THE WHITE HOUSE
Office of the Press Secretary
HUMAN RIGHTS DAY, BILL OF RIGHTS DAY, AND HUMAN RIGHTS WEEK, 1998 - - - - - - - BY THE PRESIDENT OF THE UNITED STATES OF AMERICA A PROCLAMATION
Thanks to the foresight of our Founding Fathers and their commitment to human rights, we live in a Nation founded upon the principles of equality, justice, and freedom -- principles guaranteed to us by our Constitution. With the memory of tyranny fresh in their minds, the members of the First Congress of the United States proposed constitutional amendments known as the Bill of Rights, making explicit and forever protecting our Nation's cherished freedoms of religion, speech, press, and assembly.
But human rights have never been solely a domestic concern. Americans have always sought to share these rights with oppressed people around the world. In his annual message to the Congress, on January 6, 1941, President Franklin Delano Roosevelt articulated this desire: "In the future days, which we seek to make secure, we look forward to a world founded upon four essential human freedoms. The first is freedom of speech and expression -- everywhere in the world. The second is freedom of every person to worship God in his own way -- everywhere in the world. The third is freedom from want . . . . The fourth is freedom from fear . . . anywhere in the world . . . . The world order which we seek is the cooperation of free countries, working together in a friendly, civilized society."
Fifty years ago, on December 10, 1948, the world reached a major milestone toward FDR's vision when the United Nations adopted the Universal Declaration of Human Rights. This Declaration -- drafted by the U.N. Commission on Human Rights under the leadership of Eleanor Roosevelt -- established an international standard that recognized the "inherent dignity" and the "equal and inalienable rights of all members of the human family . . . ." It denounced past "disregard and contempt for human rights [that] have resulted in barbarous acts which have outraged the conscience of mankind . . . ."
Today, a majority of the world's people live in democracies and exercise their right to freely choose their own governments. International war crimes tribunals seek justice for victims and their families by working to ensure that war crimes, crimes against humanity, and genocide do not go unpunished. And we are heartened by the progress toward peace made in Northern Ireland, the Middle East, and elsewhere, which advances the cause of human rights. But there are still many areas where human rights abuses are committed with impunity -- unchecked and unpunished.

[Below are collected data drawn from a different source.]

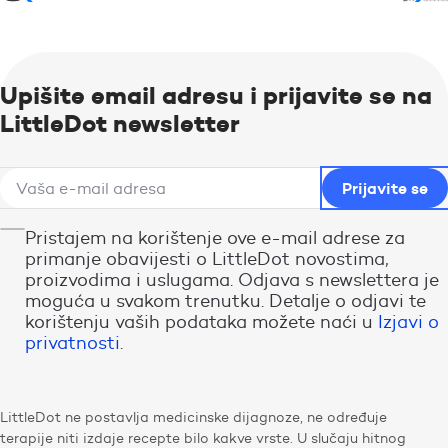
Upišite email adresu i prijavite se na
LittleDot newsletter
Pristajem na korištenje ove e-mail adrese za
primanje obavijesti o LittleDot novostima,
proizvodima i uslugama. Odjava s newslettera je
moguća u svakom trenutku. Detalje o odjavi te
korištenju vaših podataka možete naći u
Izjavi o
privatnosti
.
LittleDot ne postavlja medicinske dijagnoze, ne određuje
terapije niti izdaje recepte bilo kakve vrste. U slučaju hitnog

To reaffirm our Nation's unequivocal commitment to upholding human rights, today I am issuing an Executive order to create an interagency working group to help enforce the human rights treaties we have already ratified and to make recommendations on treaties we have yet to ratify. In addition, my Administration is working to establish a genocide early warning center and to fund nongovernmental organizations that respond rapidly in human rights emergencies. The Department of State is working to provide additional assistance for Afghan women and girls under the oppressive rule of the Taliban. We are also supporting the work of the International Labor Organization in its efforts to eliminate child labor. Finally, the Immigration and Naturalization Service is issuing guidelines on how to handle cases where children seek asylum in the United States.
This year, as we come together to celebrate the Declaration's 50th anniversary, let us not forget the driving force behind its creation. We are grateful that Eleanor Roosevelt brought her prodigious energies and talents to this task. And it is fitting that we have established the Eleanor Roosevelt Award for Human Rights, honoring others for their important contributions to protecting human rights around the world.
Eleanor Roosevelt once said that "the future belongs to those who believe in the beauty of their dreams." Her accomplishments serve as an inspiration to us all, and each of us can play a part in preserving and promoting her enduring legacy. Let us each embrace the Declaration's promise by striving to uphold its principles and defending the rights it embodies.
NOW, THEREFORE, I, WILLIAM J. CLINTON, President of the United States of America, by virtue of the authority vested in me by the Constitution and laws of the United States, do hereby proclaim December 10, 1998, as Human Rights Day; December 15, 1998, as Bill of Rights Day; and the week beginning December 10, 1998, as Human Rights Week. I call upon the people of the United States to celebrate these observances with appropriate activities, ceremonies, and programs that demonstrate our national commitment to the Bill of Rights, the Universal Declaration of Human Rights, and the promotion and protection of human rights for all people.
IN WITNESS WHEREOF, I have hereunto set my hand this tenth day of December, in the year of our Lord nineteen hundred and ninety-eight, and of the Independence of the United States of America the two hundred and twenty-third.